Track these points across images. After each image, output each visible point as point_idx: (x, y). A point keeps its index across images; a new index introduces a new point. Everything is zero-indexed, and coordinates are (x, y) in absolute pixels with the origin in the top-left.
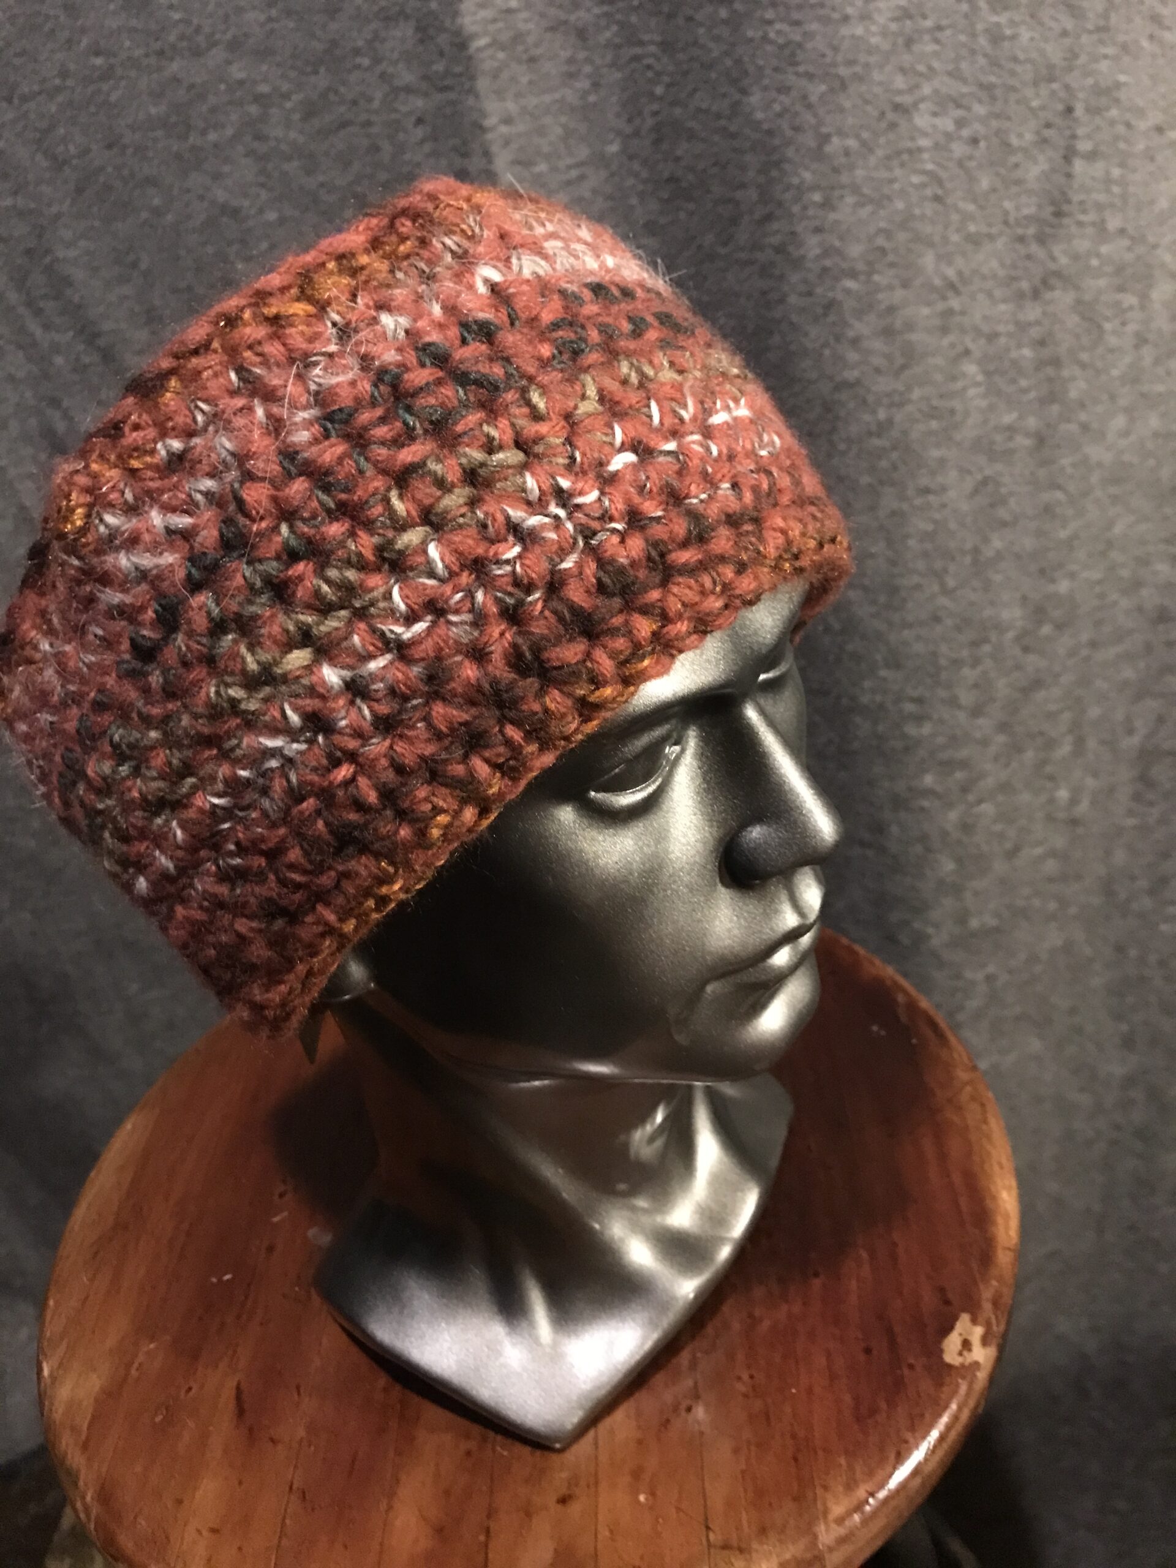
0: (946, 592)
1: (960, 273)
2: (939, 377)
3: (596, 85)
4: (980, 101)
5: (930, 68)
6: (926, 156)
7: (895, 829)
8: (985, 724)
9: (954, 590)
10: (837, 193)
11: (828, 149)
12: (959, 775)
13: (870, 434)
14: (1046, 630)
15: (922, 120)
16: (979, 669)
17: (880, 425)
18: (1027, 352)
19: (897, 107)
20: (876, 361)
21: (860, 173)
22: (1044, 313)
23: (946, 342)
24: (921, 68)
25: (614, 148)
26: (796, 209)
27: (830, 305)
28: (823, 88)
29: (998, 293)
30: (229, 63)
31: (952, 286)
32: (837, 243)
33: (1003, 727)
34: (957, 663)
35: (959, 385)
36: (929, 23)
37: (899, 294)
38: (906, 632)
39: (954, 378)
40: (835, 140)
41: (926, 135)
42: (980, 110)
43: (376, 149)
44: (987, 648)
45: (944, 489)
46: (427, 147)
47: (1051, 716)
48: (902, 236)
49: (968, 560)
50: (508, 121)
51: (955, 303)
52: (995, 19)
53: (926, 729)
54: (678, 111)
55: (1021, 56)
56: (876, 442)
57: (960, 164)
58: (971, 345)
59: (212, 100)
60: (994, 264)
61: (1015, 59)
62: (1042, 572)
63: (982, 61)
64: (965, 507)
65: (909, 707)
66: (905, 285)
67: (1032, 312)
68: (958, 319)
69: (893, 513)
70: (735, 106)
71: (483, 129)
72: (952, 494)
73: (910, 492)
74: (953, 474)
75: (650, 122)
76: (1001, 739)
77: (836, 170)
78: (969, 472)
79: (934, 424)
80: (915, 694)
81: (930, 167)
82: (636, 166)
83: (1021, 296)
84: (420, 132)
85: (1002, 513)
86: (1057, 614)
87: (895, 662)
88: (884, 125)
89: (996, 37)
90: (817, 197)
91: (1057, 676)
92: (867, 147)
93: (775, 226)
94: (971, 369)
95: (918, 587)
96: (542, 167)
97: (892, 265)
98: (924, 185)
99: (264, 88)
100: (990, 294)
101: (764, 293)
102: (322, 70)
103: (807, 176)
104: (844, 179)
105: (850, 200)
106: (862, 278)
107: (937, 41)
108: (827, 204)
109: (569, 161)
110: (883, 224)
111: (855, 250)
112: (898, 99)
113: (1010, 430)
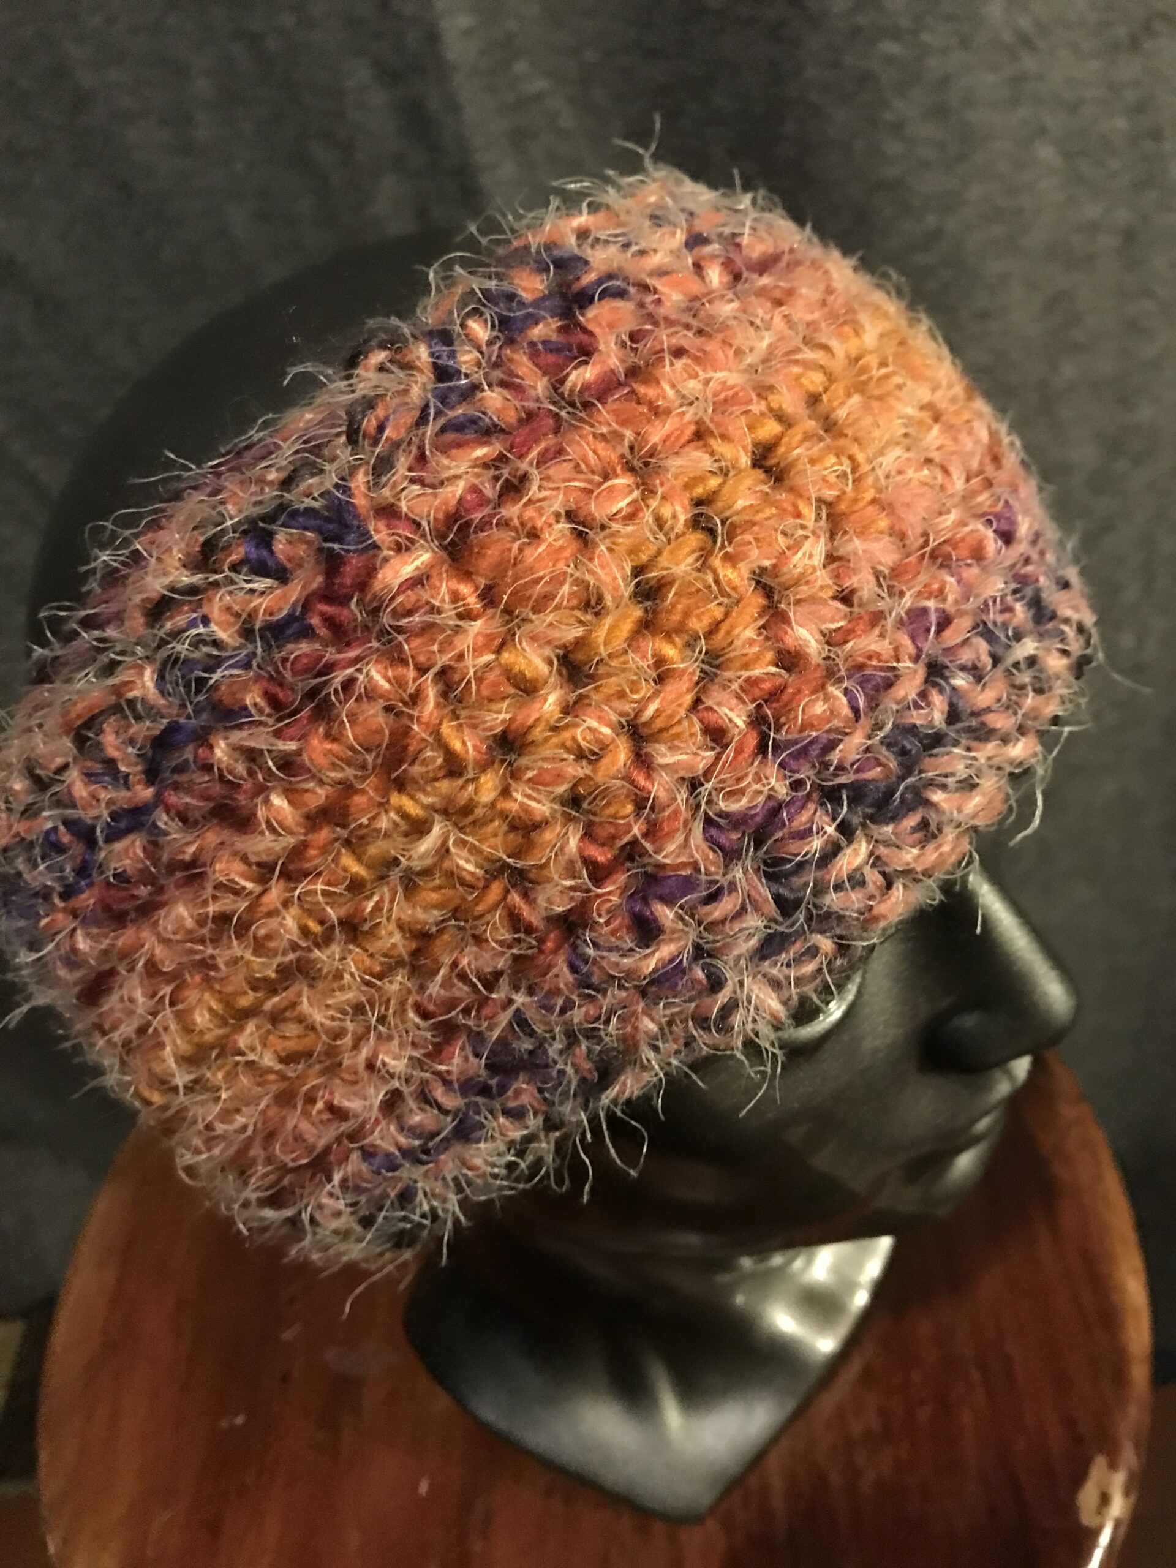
1: (1037, 24)
17: (925, 235)
18: (1121, 123)
20: (924, 151)
27: (865, 78)
29: (1086, 46)
31: (1026, 42)
37: (955, 60)
39: (1023, 166)
51: (1029, 63)
58: (1048, 121)
66: (965, 43)
67: (1129, 69)
68: (1032, 85)
83: (1115, 47)
94: (1046, 153)
113: (1092, 228)
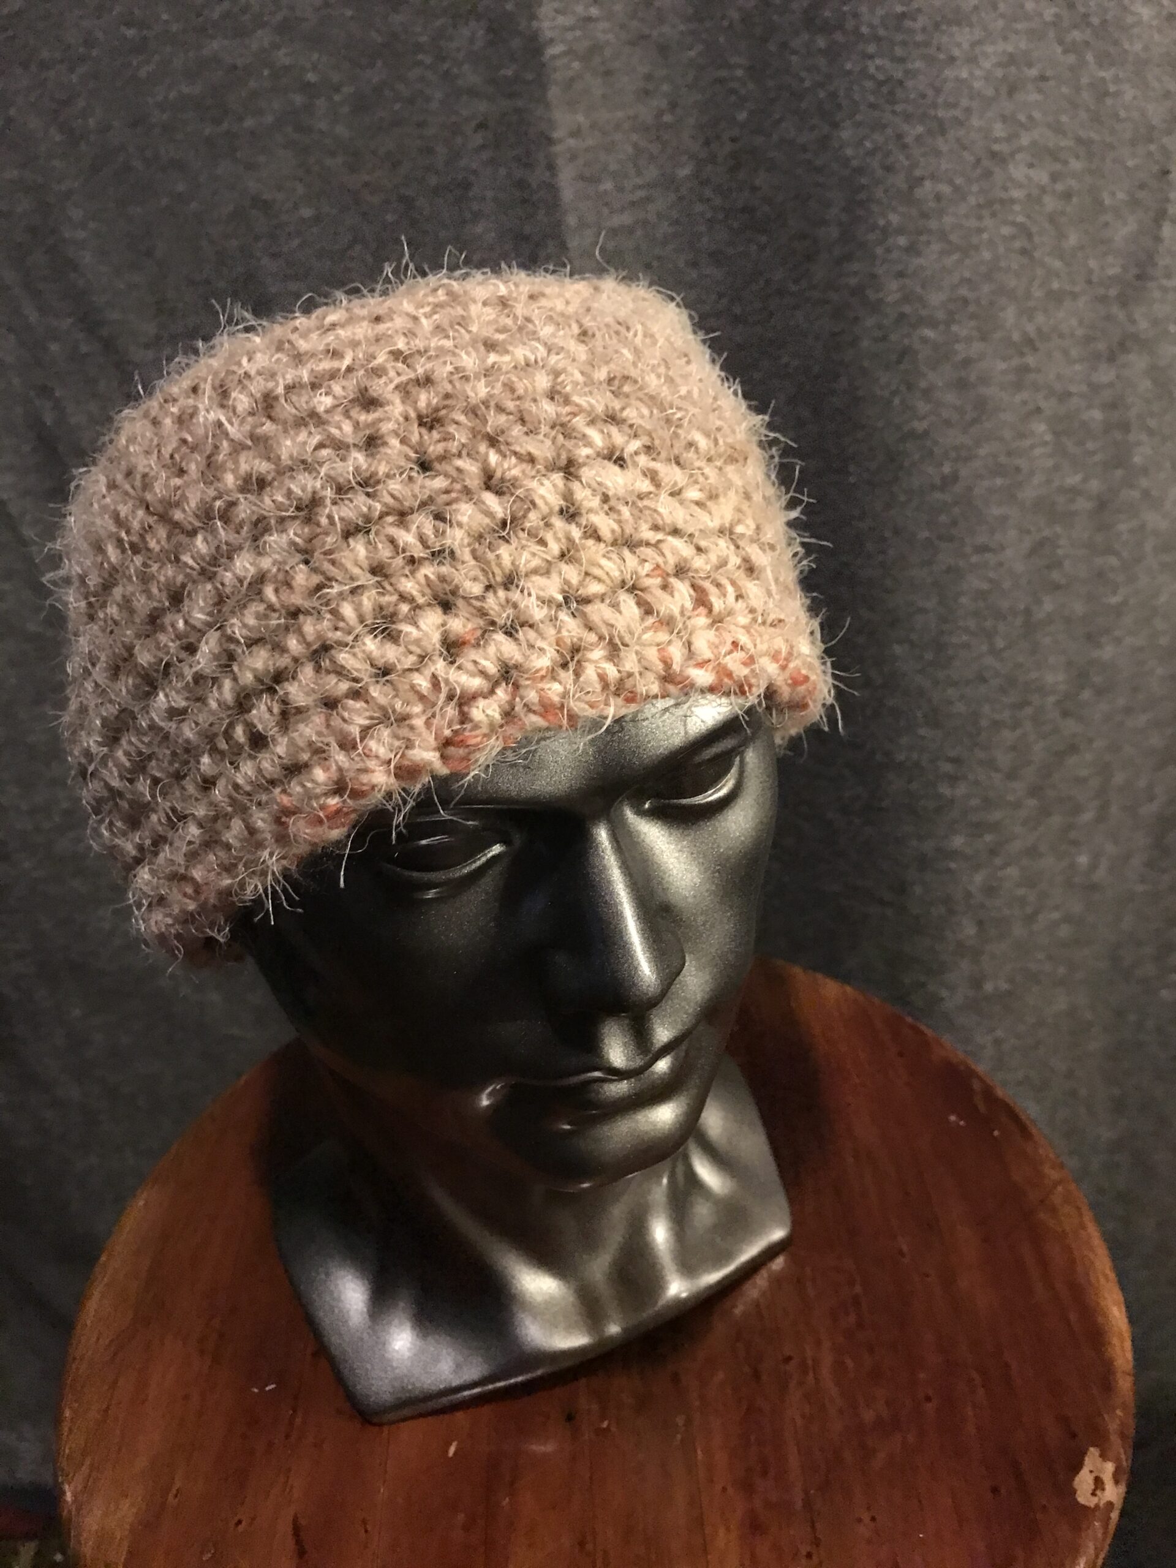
0: (994, 652)
1: (1039, 330)
2: (1008, 434)
3: (673, 106)
4: (1077, 157)
5: (1030, 118)
6: (1017, 208)
7: (918, 890)
8: (1019, 787)
9: (1001, 650)
10: (924, 238)
11: (919, 193)
12: (988, 838)
13: (933, 487)
14: (1086, 695)
15: (1018, 171)
16: (1018, 732)
17: (944, 478)
18: (1097, 414)
19: (994, 155)
20: (945, 414)
21: (948, 220)
22: (1118, 377)
23: (1018, 398)
24: (1022, 118)
25: (684, 172)
26: (879, 251)
27: (905, 353)
28: (920, 129)
29: (1074, 353)
30: (276, 46)
31: (1029, 342)
32: (919, 290)
33: (1035, 791)
34: (997, 725)
35: (1027, 443)
36: (1034, 72)
37: (977, 347)
38: (951, 691)
39: (1022, 436)
40: (928, 184)
41: (1020, 186)
42: (1076, 165)
43: (429, 151)
44: (1029, 711)
45: (1002, 548)
46: (485, 155)
47: (1081, 781)
48: (986, 288)
49: (1019, 621)
50: (576, 133)
51: (1031, 360)
52: (1102, 74)
53: (961, 790)
54: (759, 140)
55: (1123, 114)
56: (938, 495)
57: (1052, 219)
58: (1043, 404)
59: (253, 84)
60: (1074, 322)
61: (1116, 116)
62: (1089, 637)
63: (1083, 115)
64: (1019, 567)
65: (947, 768)
66: (983, 338)
67: (1106, 374)
68: (1032, 376)
69: (949, 570)
70: (824, 142)
71: (550, 141)
72: (1009, 553)
73: (968, 549)
74: (1012, 534)
75: (728, 147)
76: (1032, 802)
77: (925, 216)
78: (1028, 532)
79: (999, 481)
80: (952, 754)
81: (1020, 219)
82: (708, 192)
83: (1096, 357)
84: (478, 139)
85: (1055, 575)
86: (1097, 679)
87: (934, 720)
88: (979, 171)
89: (1101, 92)
90: (902, 241)
91: (1091, 741)
92: (960, 194)
93: (855, 266)
94: (1040, 428)
95: (966, 646)
96: (608, 185)
97: (973, 316)
98: (1013, 237)
99: (311, 77)
100: (1066, 352)
101: (834, 335)
102: (379, 63)
103: (894, 218)
104: (933, 224)
105: (936, 247)
106: (942, 327)
107: (1040, 91)
108: (912, 249)
109: (639, 181)
110: (967, 275)
111: (936, 298)
112: (996, 147)
113: (1073, 492)
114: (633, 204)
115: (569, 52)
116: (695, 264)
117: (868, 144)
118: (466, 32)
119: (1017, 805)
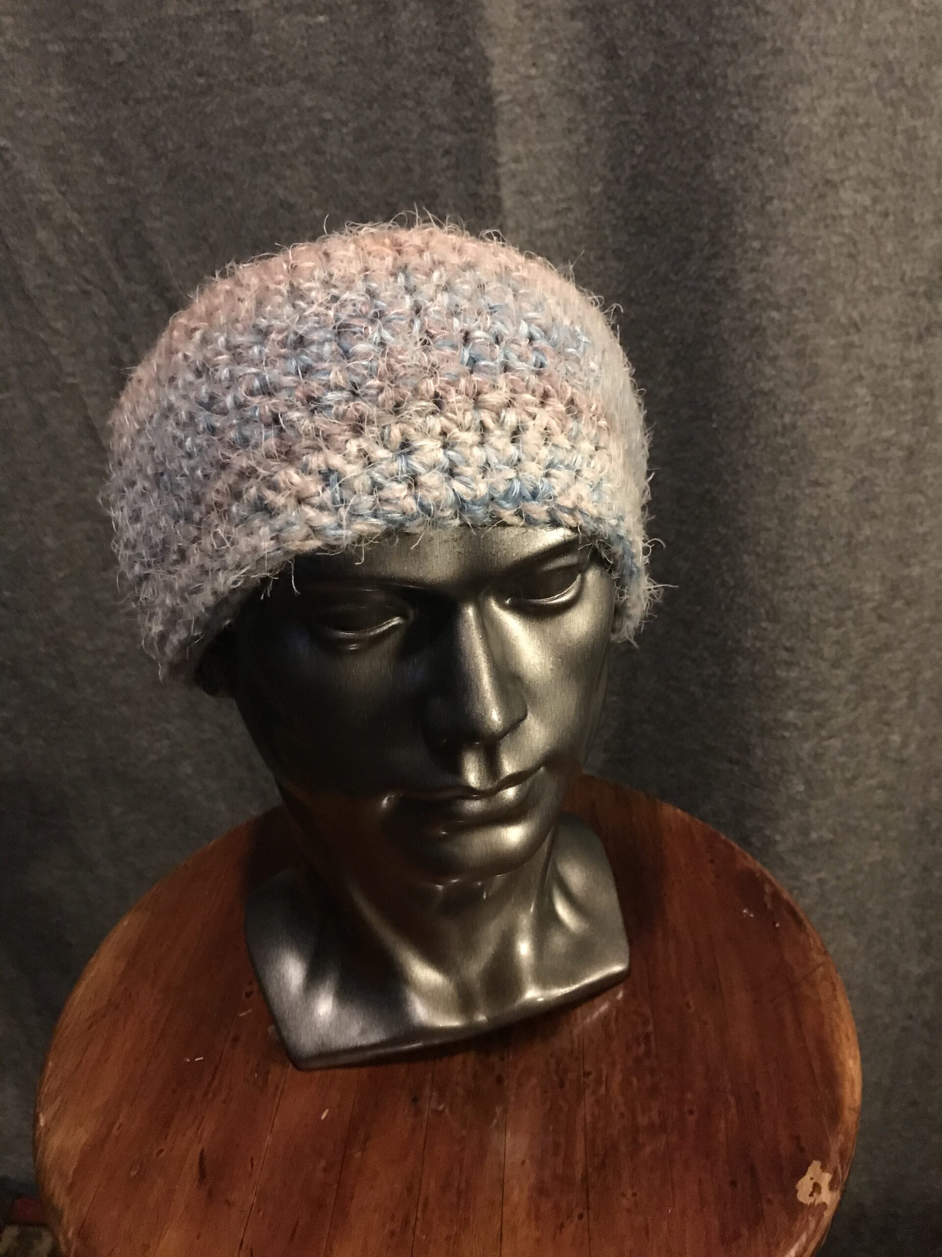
0: (821, 565)
1: (862, 316)
2: (836, 395)
3: (589, 140)
4: (893, 185)
5: (857, 155)
6: (845, 222)
8: (841, 676)
9: (828, 565)
10: (772, 243)
11: (769, 208)
12: (815, 713)
13: (776, 433)
14: (898, 604)
15: (846, 194)
16: (843, 630)
17: (784, 426)
18: (908, 383)
19: (827, 182)
20: (787, 377)
21: (792, 230)
22: (925, 354)
23: (844, 368)
24: (851, 154)
25: (597, 189)
26: (738, 251)
27: (757, 330)
28: (771, 161)
29: (889, 334)
30: (303, 93)
31: (854, 325)
32: (768, 282)
33: (854, 679)
34: (824, 623)
35: (852, 403)
36: (861, 120)
37: (812, 327)
38: (786, 594)
39: (848, 397)
40: (776, 202)
41: (848, 206)
42: (893, 191)
43: (409, 170)
44: (850, 614)
45: (830, 483)
46: (449, 173)
47: (893, 674)
48: (820, 282)
49: (843, 541)
50: (517, 160)
51: (855, 338)
52: (912, 122)
53: (794, 674)
54: (652, 167)
55: (929, 153)
56: (780, 440)
57: (872, 231)
58: (864, 373)
60: (890, 311)
61: (925, 155)
62: (900, 558)
63: (898, 153)
64: (844, 498)
65: (784, 655)
66: (817, 320)
67: (915, 352)
68: (856, 351)
69: (787, 498)
70: (699, 168)
71: (497, 164)
72: (835, 488)
73: (803, 484)
74: (839, 472)
75: (628, 172)
76: (852, 688)
77: (774, 226)
78: (852, 472)
79: (828, 431)
80: (788, 644)
81: (847, 231)
82: (613, 205)
83: (907, 338)
84: (445, 161)
85: (874, 507)
86: (907, 592)
87: (774, 616)
88: (815, 194)
89: (912, 136)
90: (756, 244)
91: (902, 642)
92: (801, 211)
93: (720, 262)
94: (862, 391)
95: (801, 559)
96: (538, 198)
97: (808, 303)
98: (842, 245)
99: (327, 115)
100: (883, 334)
101: (703, 314)
102: (376, 106)
103: (750, 227)
104: (779, 232)
105: (782, 250)
106: (785, 311)
107: (865, 134)
108: (764, 251)
109: (561, 196)
110: (805, 271)
111: (781, 288)
112: (829, 176)
113: (888, 443)
114: (557, 212)
115: (514, 101)
116: (602, 259)
117: (732, 172)
118: (439, 85)
119: (840, 689)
===
• WHAT YOU HAVE TO DO: Put the lines above into a JSON list of strings, one string per line, with blank lines and the picture lines left out. Begin at the line that has "114: (633, 204)" and stop after the line that has "116: (602, 259)".

• OUTPUT:
[
  "114: (633, 204)",
  "115: (569, 52)",
  "116: (695, 264)",
  "117: (868, 144)",
  "118: (466, 32)",
  "119: (1017, 805)",
  "0: (821, 565)",
  "1: (862, 316)",
  "2: (836, 395)",
  "3: (589, 140)",
  "4: (893, 185)",
  "5: (857, 155)",
  "6: (845, 222)",
  "8: (841, 676)",
  "9: (828, 565)",
  "10: (772, 243)",
  "11: (769, 208)",
  "12: (815, 713)",
  "13: (776, 433)",
  "14: (898, 604)",
  "15: (846, 194)",
  "16: (843, 630)",
  "17: (784, 426)",
  "18: (908, 383)",
  "19: (827, 182)",
  "20: (787, 377)",
  "21: (792, 230)",
  "22: (925, 354)",
  "23: (844, 368)",
  "24: (851, 154)",
  "25: (597, 189)",
  "26: (738, 251)",
  "27: (757, 330)",
  "28: (771, 161)",
  "29: (889, 334)",
  "30: (303, 93)",
  "31: (854, 325)",
  "32: (768, 282)",
  "33: (854, 679)",
  "34: (824, 623)",
  "35: (852, 403)",
  "36: (861, 120)",
  "37: (812, 327)",
  "38: (786, 594)",
  "39: (848, 397)",
  "40: (776, 202)",
  "41: (848, 206)",
  "42: (893, 191)",
  "43: (409, 170)",
  "44: (850, 614)",
  "45: (830, 483)",
  "46: (449, 173)",
  "47: (893, 674)",
  "48: (820, 282)",
  "49: (843, 541)",
  "50: (517, 160)",
  "51: (855, 338)",
  "52: (912, 122)",
  "53: (794, 674)",
  "54: (652, 167)",
  "55: (929, 153)",
  "56: (780, 440)",
  "57: (872, 231)",
  "58: (864, 373)",
  "60: (890, 311)",
  "61: (925, 155)",
  "62: (900, 558)",
  "63: (898, 153)",
  "64: (844, 498)",
  "65: (784, 655)",
  "66: (817, 320)",
  "67: (915, 352)",
  "68: (856, 351)",
  "69: (787, 498)",
  "70: (699, 168)",
  "71: (497, 164)",
  "72: (835, 488)",
  "73: (803, 484)",
  "74: (839, 472)",
  "75: (628, 172)",
  "76: (852, 688)",
  "77: (774, 226)",
  "78: (852, 472)",
  "79: (828, 431)",
  "80: (788, 644)",
  "81: (847, 231)",
  "82: (613, 205)",
  "83: (907, 338)",
  "84: (445, 161)",
  "85: (874, 507)",
  "86: (907, 592)",
  "87: (774, 616)",
  "88: (815, 194)",
  "89: (912, 136)",
  "90: (756, 244)",
  "91: (902, 642)",
  "92: (801, 211)",
  "93: (720, 262)",
  "94: (862, 391)",
  "95: (801, 559)",
  "96: (538, 198)",
  "97: (808, 303)",
  "98: (842, 245)",
  "99: (327, 115)",
  "100: (883, 334)",
  "101: (703, 314)",
  "102: (376, 106)",
  "103: (750, 227)",
  "104: (779, 232)",
  "105: (782, 250)",
  "106: (785, 311)",
  "107: (865, 134)",
  "108: (764, 251)",
  "109: (561, 196)",
  "110: (805, 271)",
  "111: (781, 288)",
  "112: (829, 176)",
  "113: (888, 443)",
  "114: (557, 212)",
  "115: (514, 101)",
  "116: (602, 259)"
]